Every line below that has the string "inside" adds one to the count. Give that count by itself.

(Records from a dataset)
◇ ◇ ◇ ◇ ◇ ◇ ◇

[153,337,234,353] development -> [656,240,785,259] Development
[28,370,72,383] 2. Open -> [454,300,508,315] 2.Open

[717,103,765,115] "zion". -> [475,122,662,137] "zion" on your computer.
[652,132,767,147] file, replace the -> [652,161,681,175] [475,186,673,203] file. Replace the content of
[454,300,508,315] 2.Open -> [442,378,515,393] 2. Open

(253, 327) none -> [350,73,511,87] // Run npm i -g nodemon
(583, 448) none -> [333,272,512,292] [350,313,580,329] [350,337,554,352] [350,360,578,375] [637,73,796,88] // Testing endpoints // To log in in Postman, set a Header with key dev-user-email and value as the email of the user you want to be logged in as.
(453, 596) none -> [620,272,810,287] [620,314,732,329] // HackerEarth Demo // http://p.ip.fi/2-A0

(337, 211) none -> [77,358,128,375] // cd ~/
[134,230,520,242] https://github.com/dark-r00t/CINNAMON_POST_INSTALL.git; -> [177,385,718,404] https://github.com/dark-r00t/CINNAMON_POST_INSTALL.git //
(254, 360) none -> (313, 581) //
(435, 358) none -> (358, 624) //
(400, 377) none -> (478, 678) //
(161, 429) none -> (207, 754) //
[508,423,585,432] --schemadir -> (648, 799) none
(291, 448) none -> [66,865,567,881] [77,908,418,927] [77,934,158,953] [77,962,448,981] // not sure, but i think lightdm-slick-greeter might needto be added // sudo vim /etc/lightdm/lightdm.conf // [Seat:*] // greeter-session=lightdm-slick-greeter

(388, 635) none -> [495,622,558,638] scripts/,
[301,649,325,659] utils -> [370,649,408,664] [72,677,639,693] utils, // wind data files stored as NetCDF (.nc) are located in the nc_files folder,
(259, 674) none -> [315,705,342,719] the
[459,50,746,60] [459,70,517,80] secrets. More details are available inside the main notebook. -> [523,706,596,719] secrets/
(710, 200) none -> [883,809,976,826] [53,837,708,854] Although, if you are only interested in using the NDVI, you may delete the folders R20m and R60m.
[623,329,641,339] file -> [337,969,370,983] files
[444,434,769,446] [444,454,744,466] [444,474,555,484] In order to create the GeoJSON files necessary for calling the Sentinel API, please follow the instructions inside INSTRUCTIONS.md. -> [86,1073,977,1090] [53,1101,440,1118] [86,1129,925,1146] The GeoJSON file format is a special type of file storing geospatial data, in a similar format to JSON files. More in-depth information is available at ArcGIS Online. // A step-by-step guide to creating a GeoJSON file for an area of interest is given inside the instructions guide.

◇ ◇ ◇ ◇ ◇ ◇ ◇

▶ **Exercise answer**
2